A rousing celebration of books, of the shops where they are sold, and of the people who work, read, and live in them, The Bookstore is also a story about emotional discovery, the complex choices we all face, and the accidental inspirations that make a life worth the reading.
The world is Esme Garland’s oyster. The possibilities are endless a British student in New York city. That is until she finds out she is pregnant. When she goes to tell the father he dumps her. After figuring out that she is keeping the baby she endeavors to go it alone. She finds employment at a quirky used bookstore, The Owl. The father comes back into the scene. In the end the bookstore becomes her saving grace.
In an Oyster Shell- I am so disappointed that I spent money on this book.

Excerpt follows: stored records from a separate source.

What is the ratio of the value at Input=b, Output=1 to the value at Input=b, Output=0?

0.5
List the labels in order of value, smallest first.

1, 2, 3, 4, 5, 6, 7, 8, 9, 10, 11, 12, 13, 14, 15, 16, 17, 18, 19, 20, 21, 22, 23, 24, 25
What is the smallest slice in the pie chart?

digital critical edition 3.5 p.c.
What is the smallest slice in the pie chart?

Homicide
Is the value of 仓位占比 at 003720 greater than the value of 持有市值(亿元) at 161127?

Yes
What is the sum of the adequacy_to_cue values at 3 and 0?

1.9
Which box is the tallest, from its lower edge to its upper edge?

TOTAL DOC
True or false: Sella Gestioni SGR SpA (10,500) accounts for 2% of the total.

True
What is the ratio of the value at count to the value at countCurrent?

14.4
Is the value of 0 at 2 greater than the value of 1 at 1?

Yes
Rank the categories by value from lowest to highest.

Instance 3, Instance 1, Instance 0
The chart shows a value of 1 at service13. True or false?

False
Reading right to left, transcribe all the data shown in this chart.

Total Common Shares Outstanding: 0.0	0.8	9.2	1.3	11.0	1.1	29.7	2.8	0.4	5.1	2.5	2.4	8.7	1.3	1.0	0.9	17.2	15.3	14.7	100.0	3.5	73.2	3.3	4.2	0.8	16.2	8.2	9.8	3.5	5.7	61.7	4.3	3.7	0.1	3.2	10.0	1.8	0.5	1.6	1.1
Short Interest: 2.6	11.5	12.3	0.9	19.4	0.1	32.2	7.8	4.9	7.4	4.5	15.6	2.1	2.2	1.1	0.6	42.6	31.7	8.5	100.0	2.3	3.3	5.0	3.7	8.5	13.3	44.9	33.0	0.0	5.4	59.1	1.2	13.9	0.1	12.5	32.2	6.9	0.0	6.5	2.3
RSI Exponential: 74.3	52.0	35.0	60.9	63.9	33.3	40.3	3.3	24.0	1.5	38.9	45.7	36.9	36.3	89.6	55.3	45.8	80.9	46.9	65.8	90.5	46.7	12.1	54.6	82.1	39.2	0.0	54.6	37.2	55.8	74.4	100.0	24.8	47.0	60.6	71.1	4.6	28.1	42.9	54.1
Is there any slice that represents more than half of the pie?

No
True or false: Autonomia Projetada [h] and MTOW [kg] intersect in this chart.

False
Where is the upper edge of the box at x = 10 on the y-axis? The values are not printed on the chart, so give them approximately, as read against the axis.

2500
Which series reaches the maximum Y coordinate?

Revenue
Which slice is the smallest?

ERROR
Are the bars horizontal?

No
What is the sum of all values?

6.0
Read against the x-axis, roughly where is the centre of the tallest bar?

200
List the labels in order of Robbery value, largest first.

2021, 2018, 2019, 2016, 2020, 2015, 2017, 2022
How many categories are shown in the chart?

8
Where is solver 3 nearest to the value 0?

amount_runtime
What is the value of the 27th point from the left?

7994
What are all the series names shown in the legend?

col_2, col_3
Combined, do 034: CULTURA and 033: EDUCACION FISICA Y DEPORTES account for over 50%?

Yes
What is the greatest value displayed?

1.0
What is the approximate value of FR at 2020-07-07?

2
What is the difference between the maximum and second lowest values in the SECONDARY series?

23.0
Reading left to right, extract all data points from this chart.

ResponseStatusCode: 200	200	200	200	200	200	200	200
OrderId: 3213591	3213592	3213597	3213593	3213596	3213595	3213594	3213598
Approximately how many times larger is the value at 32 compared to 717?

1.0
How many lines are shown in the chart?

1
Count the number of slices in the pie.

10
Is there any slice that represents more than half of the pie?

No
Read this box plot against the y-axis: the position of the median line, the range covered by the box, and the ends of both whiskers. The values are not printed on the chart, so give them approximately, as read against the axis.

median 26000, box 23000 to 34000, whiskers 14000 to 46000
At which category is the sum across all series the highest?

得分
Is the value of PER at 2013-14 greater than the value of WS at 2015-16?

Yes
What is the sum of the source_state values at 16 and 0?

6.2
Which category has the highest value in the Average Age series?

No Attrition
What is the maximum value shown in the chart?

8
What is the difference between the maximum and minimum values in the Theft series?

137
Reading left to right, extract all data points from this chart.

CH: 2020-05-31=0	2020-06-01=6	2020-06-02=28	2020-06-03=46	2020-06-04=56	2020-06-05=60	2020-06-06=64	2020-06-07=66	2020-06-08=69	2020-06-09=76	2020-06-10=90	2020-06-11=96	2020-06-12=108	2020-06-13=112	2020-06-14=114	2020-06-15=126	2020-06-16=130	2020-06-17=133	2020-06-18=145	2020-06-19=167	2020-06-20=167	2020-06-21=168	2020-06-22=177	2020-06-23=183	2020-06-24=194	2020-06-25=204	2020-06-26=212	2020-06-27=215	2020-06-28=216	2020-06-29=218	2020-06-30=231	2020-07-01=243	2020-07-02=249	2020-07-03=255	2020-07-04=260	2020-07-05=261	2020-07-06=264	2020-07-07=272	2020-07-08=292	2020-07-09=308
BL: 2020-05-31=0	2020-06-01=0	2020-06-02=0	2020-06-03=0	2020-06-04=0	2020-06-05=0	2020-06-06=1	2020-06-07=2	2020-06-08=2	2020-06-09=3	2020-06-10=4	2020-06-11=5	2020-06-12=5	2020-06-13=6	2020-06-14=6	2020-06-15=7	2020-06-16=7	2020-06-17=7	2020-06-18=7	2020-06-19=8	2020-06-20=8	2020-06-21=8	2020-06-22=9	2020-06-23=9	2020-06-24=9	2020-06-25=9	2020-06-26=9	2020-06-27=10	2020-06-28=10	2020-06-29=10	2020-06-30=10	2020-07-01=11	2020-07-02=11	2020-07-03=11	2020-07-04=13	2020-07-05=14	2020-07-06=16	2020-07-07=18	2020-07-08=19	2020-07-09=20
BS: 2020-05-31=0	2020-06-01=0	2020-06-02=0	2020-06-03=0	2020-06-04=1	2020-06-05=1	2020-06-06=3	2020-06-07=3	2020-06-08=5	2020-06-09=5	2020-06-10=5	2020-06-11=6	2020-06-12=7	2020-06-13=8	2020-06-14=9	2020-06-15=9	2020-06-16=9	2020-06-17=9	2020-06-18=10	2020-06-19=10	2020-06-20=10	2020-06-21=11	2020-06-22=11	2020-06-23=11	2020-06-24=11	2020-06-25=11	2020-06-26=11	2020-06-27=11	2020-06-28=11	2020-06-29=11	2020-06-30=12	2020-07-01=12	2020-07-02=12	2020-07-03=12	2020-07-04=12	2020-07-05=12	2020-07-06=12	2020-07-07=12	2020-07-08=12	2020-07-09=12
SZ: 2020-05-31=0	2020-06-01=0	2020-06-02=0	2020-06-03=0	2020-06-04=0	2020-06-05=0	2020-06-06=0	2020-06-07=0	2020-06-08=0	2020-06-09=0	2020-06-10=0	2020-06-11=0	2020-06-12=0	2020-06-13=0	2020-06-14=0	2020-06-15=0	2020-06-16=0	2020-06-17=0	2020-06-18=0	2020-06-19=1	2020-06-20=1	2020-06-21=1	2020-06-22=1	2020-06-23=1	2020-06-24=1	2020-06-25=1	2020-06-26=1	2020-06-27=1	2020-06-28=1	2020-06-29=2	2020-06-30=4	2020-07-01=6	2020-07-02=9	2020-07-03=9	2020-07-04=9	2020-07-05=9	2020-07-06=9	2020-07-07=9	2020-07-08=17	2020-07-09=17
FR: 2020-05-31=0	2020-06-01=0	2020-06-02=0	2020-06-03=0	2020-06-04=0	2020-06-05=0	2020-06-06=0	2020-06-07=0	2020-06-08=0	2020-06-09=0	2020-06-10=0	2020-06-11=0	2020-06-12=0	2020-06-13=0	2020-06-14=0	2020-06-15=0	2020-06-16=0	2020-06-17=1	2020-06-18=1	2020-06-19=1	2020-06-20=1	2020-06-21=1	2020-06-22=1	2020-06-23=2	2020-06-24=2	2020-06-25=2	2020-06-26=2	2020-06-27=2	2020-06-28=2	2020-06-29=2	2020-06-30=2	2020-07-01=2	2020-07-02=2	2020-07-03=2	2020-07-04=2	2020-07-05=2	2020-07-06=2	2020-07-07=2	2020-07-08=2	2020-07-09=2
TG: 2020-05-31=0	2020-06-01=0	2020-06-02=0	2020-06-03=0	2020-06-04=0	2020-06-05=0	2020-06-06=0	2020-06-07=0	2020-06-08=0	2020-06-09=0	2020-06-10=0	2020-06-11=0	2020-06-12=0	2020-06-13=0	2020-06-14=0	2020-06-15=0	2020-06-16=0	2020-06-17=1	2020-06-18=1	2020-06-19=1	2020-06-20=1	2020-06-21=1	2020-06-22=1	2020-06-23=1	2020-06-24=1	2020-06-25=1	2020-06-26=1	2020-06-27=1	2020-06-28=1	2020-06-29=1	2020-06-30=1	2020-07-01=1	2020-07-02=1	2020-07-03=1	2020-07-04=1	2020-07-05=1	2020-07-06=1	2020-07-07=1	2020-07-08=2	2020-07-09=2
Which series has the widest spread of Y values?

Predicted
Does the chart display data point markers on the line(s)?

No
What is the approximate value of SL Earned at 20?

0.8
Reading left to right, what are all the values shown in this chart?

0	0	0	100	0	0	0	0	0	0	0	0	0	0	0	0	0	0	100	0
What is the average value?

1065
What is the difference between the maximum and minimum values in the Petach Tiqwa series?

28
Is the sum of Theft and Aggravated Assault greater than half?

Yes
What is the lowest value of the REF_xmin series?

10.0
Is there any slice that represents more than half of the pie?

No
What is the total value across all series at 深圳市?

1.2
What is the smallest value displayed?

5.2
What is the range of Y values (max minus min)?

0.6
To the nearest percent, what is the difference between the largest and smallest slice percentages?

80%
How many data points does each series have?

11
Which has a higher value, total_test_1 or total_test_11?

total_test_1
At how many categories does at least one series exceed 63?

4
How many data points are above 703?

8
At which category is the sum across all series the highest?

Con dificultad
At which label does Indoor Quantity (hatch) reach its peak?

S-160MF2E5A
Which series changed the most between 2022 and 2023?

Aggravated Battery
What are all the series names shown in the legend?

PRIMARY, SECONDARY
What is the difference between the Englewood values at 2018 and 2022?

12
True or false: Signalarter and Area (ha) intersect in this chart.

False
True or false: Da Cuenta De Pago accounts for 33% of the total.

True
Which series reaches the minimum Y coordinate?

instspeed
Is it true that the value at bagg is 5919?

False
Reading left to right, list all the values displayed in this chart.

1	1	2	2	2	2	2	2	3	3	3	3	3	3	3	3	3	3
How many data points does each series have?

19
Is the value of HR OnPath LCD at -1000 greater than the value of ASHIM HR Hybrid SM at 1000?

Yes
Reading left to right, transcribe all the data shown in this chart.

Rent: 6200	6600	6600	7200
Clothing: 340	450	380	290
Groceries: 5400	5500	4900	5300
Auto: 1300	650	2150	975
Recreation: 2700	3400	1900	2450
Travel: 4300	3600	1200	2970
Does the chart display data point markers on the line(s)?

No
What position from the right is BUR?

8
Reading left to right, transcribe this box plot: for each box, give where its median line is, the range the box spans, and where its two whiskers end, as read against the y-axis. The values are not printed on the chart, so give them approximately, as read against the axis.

The Pearls – The concept was interesting. Centered around a bookstore that becomes Esme’s safe place is one of the few redeeming qualities of the book.
The setting was really interesting. I feel that the author really did justice to New York city. There were lots of restaurants and places that were mentioned in the book. It made the book come alive.
The supporting characters added a nice depth to the story. More competent than the main character. The author gave the supporting characters quirky attributes that made the read more interesting.
The Sand – The protagonist did not show much growth in the story. She didn’t learn from her mistakes. It was quite frustrating. This is the most bland character I’ve read in a long time. She chose to stay in an emotionally abusive relationship. When it was over she still pined for the guy. It was disappointing and aggravating, The ending was anti-climatic.